Held at the Northside Senior Center in Allegheny Center on July 14, the public outreach event brought out more public officials than community members.
Although Northside citizens and business owners were uniformly unenthusiastic about the administration’s plan — to lease the city’s garages and meters to a private entity for 50 years in exchange for a lump sum to bailout the city’s ailing pension fund — most acknowledged their lack of a better solution. The pension fund is currently only 25 percent funded.
“I’d rather as a philosophical matter find a way for the city to reap the benefit,” said John Graf, the co-owner of The Priory hotel and an East Ohio Street bakery of the same name.

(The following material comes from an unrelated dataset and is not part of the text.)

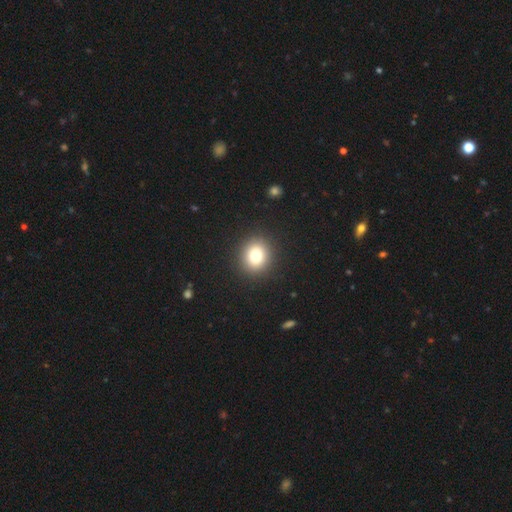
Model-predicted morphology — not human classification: The model was most divided on "how rounded": round: 80%, in between: 19%, cigar-shaped: 1%. More confident: merging — none (91%); smooth or featured — smooth (79%).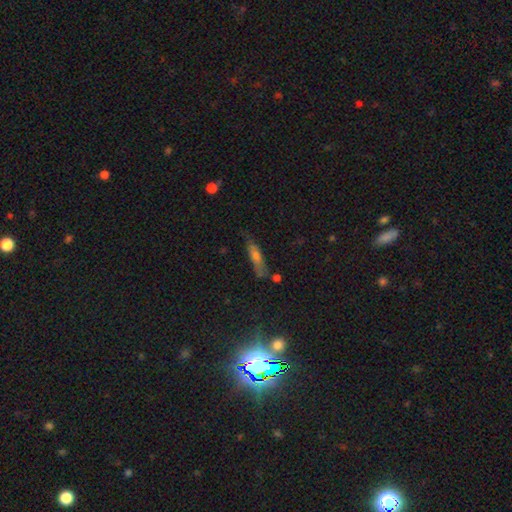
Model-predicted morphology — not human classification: A smooth galaxy with no disk features (50%) that is cigar-shaped (76%). Merging: none (68%).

Mayor Ravenstahl’s plan would force the winning firm to raise hourly rates by an average of 30 cents a year so as to avoid an immediate jump in prices. Graf said he wasn’t concerned that parking rates on East Ohio Street, which would rise to $2.00 per hour by 2015, would have a noticeable effect on businesses.
“The cost is gradual. It’s not dramatic enough in my mind to affect someone from shopping in the city,” Ravenstahl said.
But Allegheny Historical Society President John Canning said the effect of rising rates on businesses concerned him.
“I saw how Allegheny Center was hurt by charging for parking,” once people began to flock to the suburban malls that offered free parking, he said.
Ravenstahl countered that this was the best option the city had. He warned that if Pittsburgh did nothing by the end of the year, the state would force Pittsburgh to fork over an extra $30 million a year above its current commitment of $45 million.
Ravenstahl said this scenario would require the city to make draconian changes to the budget, such as laying off as much as half the police force or raising property or wage taxes significantly.
Leasing the garages would also allow the city to forgo $50 million in needed parking garage upgrades, which the mayor said would be paid for by the private firm under the leasing plan.
It would save the city $100 million of Parking Authority debt and boost the pension fund by $200 million.
The $200 million would only boost the pension fund up to 50 percent of its obligation. The mayor said another tax would be required to make up the additional 50 percent. He said this could mean boosting the Local Services Tax, a yearly fee of $52 for individuals who work in the city, to $120.
Ravenstahl said that all private parking lots and garages, including the one located on Foreland Avenue in Historic Deutschtown, would be required to keep at least 45 percent of their spaces “transient” or open to the public. The other 55 percent of spaces would be available for individual or business leases.
The Urban Redevelopment Authority would also retain the right to build new parking facilities if city development called for it.
“50 years is a long time,” Ravenstahl concluded. “It’s inevitable that we’re going to grow in that time frame.”